Y la sentencia del Tribunal Supremo de 14 de febrero de 2019, Nº de Recurso: 3497/2016, Nº de Resolución: 96/2019, dice:
"La sentencia 434/2011, de 22 de junio , declaró que el reconocimiento de la compensación por desequilibrio a favor de la esposa no puede descansar en la constatación de la situación de desigualdad económica con respecto a su marido, porque no es su función permitir al cónyuge más desfavorecido seguir disfrutando de un nivel económico similar al que llevaba durante la etapa de normalidad conyugal, dado que el nivel de vida que el matrimonio adquirió quiebra necesariamente con la ruptura.
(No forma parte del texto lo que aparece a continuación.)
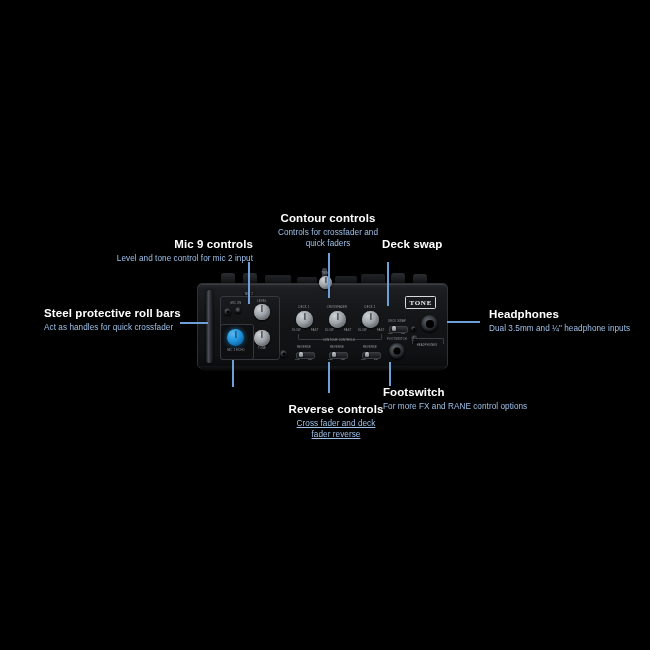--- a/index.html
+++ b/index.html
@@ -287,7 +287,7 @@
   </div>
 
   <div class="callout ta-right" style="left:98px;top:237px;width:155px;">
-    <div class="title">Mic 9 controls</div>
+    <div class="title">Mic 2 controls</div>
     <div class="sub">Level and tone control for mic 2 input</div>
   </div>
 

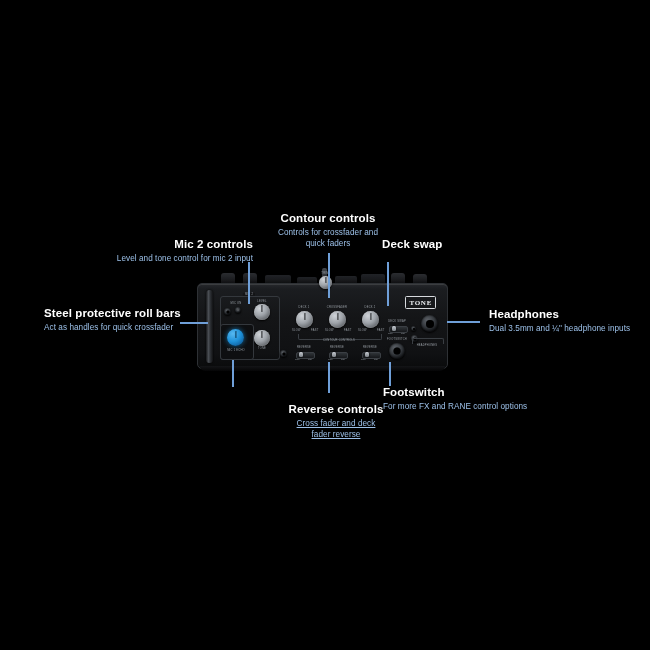--- a/index.html
+++ b/index.html
@@ -288,7 +288,6 @@
 
   <div class="callout ta-right" style="left:98px;top:237px;width:155px;">
     <div class="title">Mic 2 controls</div>
-    <div class="sub">Level and tone control for mic 2 input</div>
   </div>
 
   <div class="callout ta-center" style="left:262px;top:211px;width:132px;">

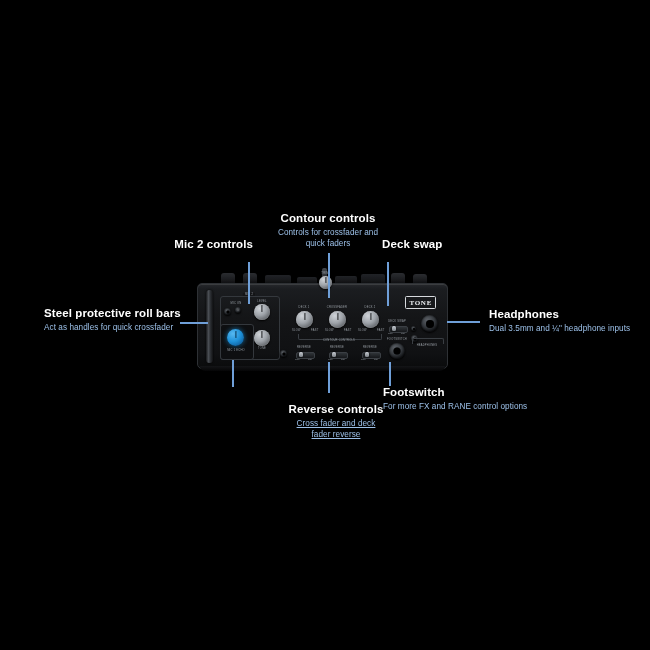--- a/index.html
+++ b/index.html
@@ -297,6 +297,7 @@
 
   <div class="callout ta-left" style="left:382px;top:237px;width:160px;">
     <div class="title">Deck swap</div>
+    <div class="sub">Flip the full path of the channels</div>
   </div>
 
   <div class="callout ta-left" style="left:489px;top:307px;width:150px;">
Posteriormente, la sentencia 713/2015, de 16 de diciembre - con cita de las anteriores de 10 de febrero de 2005 , 5 de noviembre de 2008 , 10 de marzo de 2009 y 4 de diciembre de 2012 - declaró que "no resulta indiferente cuando ambos cónyuges llegan al matrimonio con un desequilibrio económico entre ellos, que este tenga su origen en sus diferentes condiciones personales y familiares, fruto de la trayectoria independiente de sus vidas, con ingresos profesionales o patrimonios notoriamente desiguales, o que, por el contrario, el desequilibrio, total o parcial de un cónyuge respecto de otro, venga propiciado por éste".
En definitiva, de acuerdo con la doctrina de esta sala, la simple desigualdad económica no determina de modo automático un derecho de compensación y es preciso ponderar en conjunto la dedicación a la familia, la colaboración en las actividades del otro cónyuge, la situación anterior al matrimonio, el régimen de bienes a que haya estado sometido el matrimonio, así como "cualquier otra circunstancia relevante", de acuerdo con lo dispuesto en la recogida en último lugar en el art. 97 CC "
SEXTO.- En el caso que nos ocupa, ha quedado acreditado que los cónyuges viven separados de hecho desde el año 2019, realizando en el año 2020 diversas gestiones en orden a llevar a cabo su divorcio ante notario, y procediendo a liquidar los bienes y deudas que tenían en común, sin mantener desde entonces vinculación personal ni económica alguna. Y sin que doña Tarsila instara el divorcio, ni solicitara por tanto pensión compensatoria alguna, pensión que tampoco consta hubiera solicitado durante los trámites, infructuosos, de divorcio ante notario. Correspondía a la parte ahora apelante acreditar el desequilibrio existente al momento de la ruptura conyugal, y nada ha acreditado, siendo irrelevante la situación económica de doña Tarsila en el año 2022, por lo que el recurso ha de ser desestimado y confirmada la sentencia de instancia.
SEPTIMO.- En cuanto a las costas de esta alzada, conforme a los arts. 394 y 398 de la Lec, desestimado el recurso de apelación, se hace expresa imposición de las costas por el mismo causadas a la parte apelante.
Vistos los artículos citados y demás de general y pertinente aplicación.